Using the entries that follow, write out the line containing "handicap, si ce n’est la mission", the line containing "d’autres que des amis et la famille pour", and every line between them, exactly and nothing else.

■ ■ ■

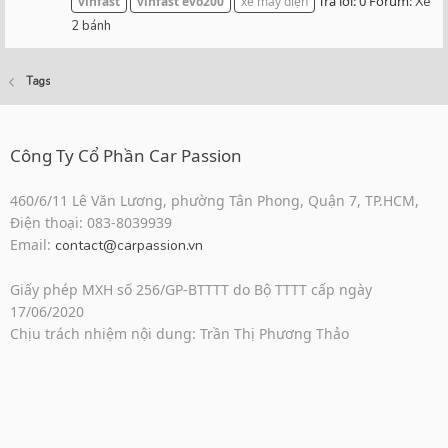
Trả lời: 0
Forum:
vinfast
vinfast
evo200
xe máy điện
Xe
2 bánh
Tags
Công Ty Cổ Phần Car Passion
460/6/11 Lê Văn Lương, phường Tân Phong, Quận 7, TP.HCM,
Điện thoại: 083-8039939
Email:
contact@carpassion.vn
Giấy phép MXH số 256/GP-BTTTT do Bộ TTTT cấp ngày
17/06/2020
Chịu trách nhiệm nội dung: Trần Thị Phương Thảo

■ ■ ■

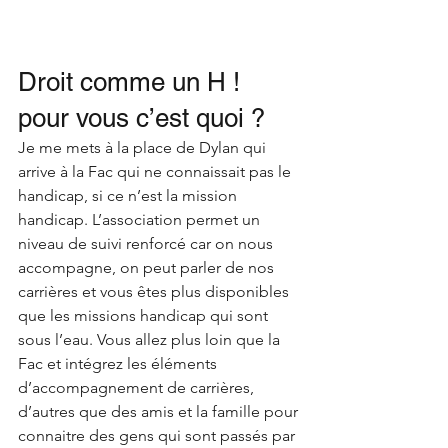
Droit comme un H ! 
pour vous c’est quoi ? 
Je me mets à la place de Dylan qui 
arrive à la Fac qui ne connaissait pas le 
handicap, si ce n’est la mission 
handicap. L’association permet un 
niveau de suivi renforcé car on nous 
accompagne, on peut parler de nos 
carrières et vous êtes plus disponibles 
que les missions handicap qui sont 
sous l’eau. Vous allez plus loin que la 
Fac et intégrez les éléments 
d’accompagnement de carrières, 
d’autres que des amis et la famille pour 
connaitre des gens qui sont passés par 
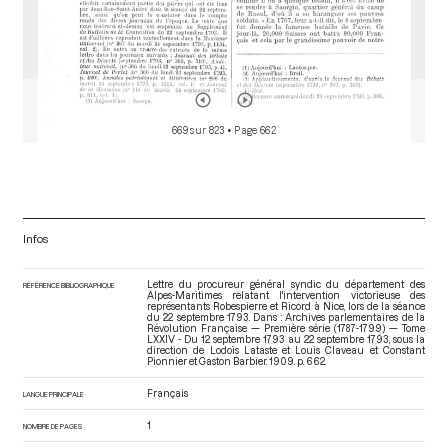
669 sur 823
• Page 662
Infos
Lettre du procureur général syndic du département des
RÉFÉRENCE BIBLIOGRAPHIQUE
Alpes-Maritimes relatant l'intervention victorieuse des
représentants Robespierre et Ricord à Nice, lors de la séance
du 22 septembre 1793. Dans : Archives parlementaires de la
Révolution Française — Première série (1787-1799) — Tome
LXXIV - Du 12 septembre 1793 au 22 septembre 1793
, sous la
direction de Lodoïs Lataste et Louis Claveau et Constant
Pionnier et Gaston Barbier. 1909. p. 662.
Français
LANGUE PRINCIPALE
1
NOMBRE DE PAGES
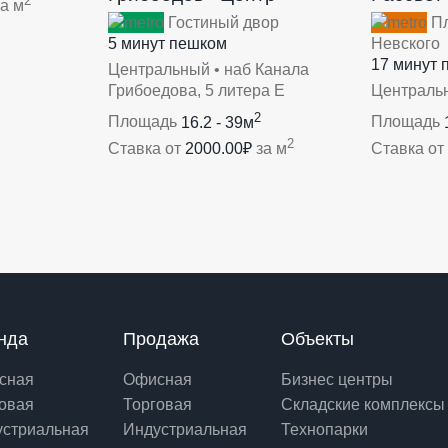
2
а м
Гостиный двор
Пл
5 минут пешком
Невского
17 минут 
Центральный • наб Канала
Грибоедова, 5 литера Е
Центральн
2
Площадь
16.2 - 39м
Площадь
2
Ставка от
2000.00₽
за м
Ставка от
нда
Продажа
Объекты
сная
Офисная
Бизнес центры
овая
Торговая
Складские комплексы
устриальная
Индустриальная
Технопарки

■ ■ ■

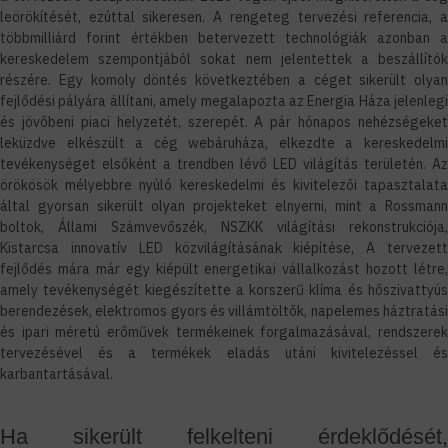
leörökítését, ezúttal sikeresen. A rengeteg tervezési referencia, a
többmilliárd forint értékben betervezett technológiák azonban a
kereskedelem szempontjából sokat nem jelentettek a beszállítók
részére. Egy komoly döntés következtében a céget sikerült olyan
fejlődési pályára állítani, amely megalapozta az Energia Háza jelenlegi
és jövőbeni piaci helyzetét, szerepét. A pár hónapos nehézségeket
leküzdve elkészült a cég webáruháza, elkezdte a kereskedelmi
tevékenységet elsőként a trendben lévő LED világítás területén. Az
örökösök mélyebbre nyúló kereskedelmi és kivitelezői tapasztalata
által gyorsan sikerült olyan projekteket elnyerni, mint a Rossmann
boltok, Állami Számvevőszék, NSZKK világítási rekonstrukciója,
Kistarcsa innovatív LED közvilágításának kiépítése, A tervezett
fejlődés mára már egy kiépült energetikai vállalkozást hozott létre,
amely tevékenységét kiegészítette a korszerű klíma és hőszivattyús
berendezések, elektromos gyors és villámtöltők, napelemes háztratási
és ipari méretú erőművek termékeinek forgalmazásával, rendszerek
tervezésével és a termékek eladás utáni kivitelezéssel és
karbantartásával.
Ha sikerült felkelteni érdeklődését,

■ ■ ■

*SOLVED PROBLEM*.
handicap, si ce n’est la mission 
handicap. L’association permet un 
niveau de suivi renforcé car on nous 
accompagne, on peut parler de nos 
carrières et vous êtes plus disponibles 
que les missions handicap qui sont 
sous l’eau. Vous allez plus loin que la 
Fac et intégrez les éléments 
d’accompagnement de carrières, 
d’autres que des amis et la famille pour 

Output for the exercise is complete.